Beliefs in Society: The Problems of Ideology by Nigel Harris (Watts, 15s.)
Once you’ve ploughed through the first three, analytical chapters, written in the almost incomprehensible language that is associated more with New Left Review than International Socialism (which Harris edits), this is a very good book.
Harris starts his analysis front the materialist conception of history (“which identifies social classes as the product of a competitive struggle for scarce resources and a social division of labour: the most important beliefs within society are seen as related to this basic struggle, and thus to class”). Ideologies, or systems of beliefs, “relate to the arena o! social conflict, to the purposes of groups competing for scarce resources”. They don’t come from nowhere and to no purpose. As examples, Harris takes British Conservatism. Russian Marxism-Leninism (so-called), and Asian, mainly Chinese, nationalism.

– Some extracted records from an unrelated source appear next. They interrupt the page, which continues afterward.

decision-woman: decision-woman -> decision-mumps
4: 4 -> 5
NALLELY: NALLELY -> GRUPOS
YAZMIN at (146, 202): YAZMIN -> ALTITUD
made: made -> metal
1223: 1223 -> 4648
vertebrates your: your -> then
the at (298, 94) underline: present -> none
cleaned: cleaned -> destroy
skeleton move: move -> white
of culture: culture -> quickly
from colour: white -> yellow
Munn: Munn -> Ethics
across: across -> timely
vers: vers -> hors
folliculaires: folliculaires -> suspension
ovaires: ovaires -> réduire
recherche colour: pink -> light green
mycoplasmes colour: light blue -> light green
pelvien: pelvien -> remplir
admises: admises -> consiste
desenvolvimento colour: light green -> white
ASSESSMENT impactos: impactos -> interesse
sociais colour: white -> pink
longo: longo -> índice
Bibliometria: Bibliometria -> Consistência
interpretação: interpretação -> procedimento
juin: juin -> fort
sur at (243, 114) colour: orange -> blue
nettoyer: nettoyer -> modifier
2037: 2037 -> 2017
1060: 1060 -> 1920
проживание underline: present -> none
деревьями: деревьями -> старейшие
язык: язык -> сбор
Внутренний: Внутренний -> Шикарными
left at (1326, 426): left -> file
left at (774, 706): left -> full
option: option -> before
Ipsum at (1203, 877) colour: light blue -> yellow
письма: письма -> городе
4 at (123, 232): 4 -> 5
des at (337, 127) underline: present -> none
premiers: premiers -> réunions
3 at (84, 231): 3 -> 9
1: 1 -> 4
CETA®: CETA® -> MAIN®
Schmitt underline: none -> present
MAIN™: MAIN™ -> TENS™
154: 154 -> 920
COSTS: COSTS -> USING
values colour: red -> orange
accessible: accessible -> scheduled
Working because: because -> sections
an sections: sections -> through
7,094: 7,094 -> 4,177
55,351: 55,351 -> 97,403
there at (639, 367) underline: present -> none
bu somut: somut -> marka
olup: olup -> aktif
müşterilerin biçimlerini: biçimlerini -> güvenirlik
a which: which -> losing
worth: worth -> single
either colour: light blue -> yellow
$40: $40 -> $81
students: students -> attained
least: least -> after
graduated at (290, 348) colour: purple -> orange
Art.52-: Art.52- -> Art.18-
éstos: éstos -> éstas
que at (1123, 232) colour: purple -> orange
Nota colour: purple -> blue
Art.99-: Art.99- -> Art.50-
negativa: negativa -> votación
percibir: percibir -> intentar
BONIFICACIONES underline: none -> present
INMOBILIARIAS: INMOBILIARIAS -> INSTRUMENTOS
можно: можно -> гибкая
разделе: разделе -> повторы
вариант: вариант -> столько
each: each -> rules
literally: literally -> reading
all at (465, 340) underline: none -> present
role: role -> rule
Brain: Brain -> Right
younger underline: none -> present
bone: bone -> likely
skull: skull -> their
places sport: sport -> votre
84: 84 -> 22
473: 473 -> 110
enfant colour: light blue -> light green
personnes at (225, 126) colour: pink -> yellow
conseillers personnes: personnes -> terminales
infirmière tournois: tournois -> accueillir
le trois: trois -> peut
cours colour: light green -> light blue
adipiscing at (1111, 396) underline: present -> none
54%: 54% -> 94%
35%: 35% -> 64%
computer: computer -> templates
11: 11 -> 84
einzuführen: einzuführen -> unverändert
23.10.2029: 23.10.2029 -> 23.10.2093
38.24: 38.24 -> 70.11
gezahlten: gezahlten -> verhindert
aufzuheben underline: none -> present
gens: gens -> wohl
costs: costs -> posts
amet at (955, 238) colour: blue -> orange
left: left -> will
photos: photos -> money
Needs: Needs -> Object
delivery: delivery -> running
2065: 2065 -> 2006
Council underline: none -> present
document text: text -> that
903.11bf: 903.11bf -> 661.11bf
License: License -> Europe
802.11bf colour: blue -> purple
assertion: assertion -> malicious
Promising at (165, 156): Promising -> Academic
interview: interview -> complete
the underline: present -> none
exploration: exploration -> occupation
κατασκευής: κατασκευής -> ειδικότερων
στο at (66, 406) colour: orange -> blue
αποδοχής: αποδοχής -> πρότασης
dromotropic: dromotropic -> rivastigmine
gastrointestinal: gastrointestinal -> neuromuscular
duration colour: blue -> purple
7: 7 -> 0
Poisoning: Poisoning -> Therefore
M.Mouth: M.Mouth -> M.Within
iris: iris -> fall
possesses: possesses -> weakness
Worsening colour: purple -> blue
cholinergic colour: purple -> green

He shows how Marxism, originally a theory of the self-activity of the working class in the industrialized parts of the world, became “the conservative ideology of a new class society, a body of formalized doctrine designed to justify the existing nature of society and to leave complete freedom of action to its leaders”. The only criticism we would have of this chapter is that Harris plays down the difference between Marx’s views of the self-emancipation of the working class and Lenin’s advocacy of a vanguard party as a necessity even in advanced capitalist states. Indeed Harris almost denies that this was a central part of Lenin’s political theory. But if it wasn’t, why did the Third International lay it down as an organizational must for all its affiliates? Despite Harris’ protests, Lenin did pave the way for Stalin.
Harris re-iterates that for Marx Socialism was not “a tactic for forced economic development under State control” but a society in which the working class will have achieved its freedom:
Now Marxists identified the industrial proletariat as the sole agency for achieving socialism (and therefore, socialism was only an appropriate aim in developed countries where the proletariat was a majority), not just because it was poor, but because of its role within the economy, because it sustained and developed the industrial economy by its own efforts, because it was concentrated and organised in the major cultural centres, because it learned discipline and the advantages of interdependence, because by its experience it had the ability to run the economy.
Thus to be used by people, such as the Chinese Communists, working in predominantly peasant countries, with no working class to speak of, Marx’s views would have to be revised. Inevitably, in a retrograde manner. In China the result was a theory, disguised in Marxist terms, very similar to the pre-Marxist Narodnik (or Populist) revolutionaries in Russia against whom Plekhanov, Martov and Lenin had argued.
What would this “regression” entail? A belief that the intelligentsia plus peasants could produce a revolution: that revolution could create socialism; that ‘nationalism’ completely encompassed socialism, that the ‘people’ encompassed the proletariat, and that the local national struggle was the key to the progress of mankind; that the country concerned could industrialise without undergoing capitalism; that socialism was a peasant way of life rather than an emancipated developed society.
Li Ta-chao (see review of
Meisner’s book in May
Socialist Standard) began this revision and Mao finished it. It is interesting to note that for Maoists Marx’s “workers of the world, unite” has become “oppressed peoples of the world, unite!”
Mao has revised Marxism to such a degree that it cannot really be considered to be merely a local “application”: the essence has disappeared. What constitutes revolution is not the most advanced urban masses securing their own emancipation by their own efforts, but guerrilla warfare by the least advanced rural groups, operating outside the ordinary social structure over many years, in order to seize power and begin industrialisation. A would-be ruling élite, dispossessed and alienated from the status quo. within a decaying agrarian social structure, fits naturally into Maoism, although even more naturally into Castroism which was not part of Marxism-Leninism in its revolutionary phase in Cuba. Activism and populism provide the dominant themes.
“Guerrilla warfare”, Harris points out. “takes us straight back to Narodnik thought, to the revolutionary minority seizing power in the name of the people—despite the people—to the traditional coup d’état rather than social revolution”.
This is exactly the analysis we in the Socialist Party have made, but we are more consistent. Such guerrillas are enemies of the international working class, to be denounced as such. Harris (though not in this book) gives them, e.g. the so-called National Liberation Front in Vietnam, “unconditional” support. Why? He’ll have to do better than say Marx supported some nationalist movements in the 19th century, for the simple reason that the 20th century is not the 19th century.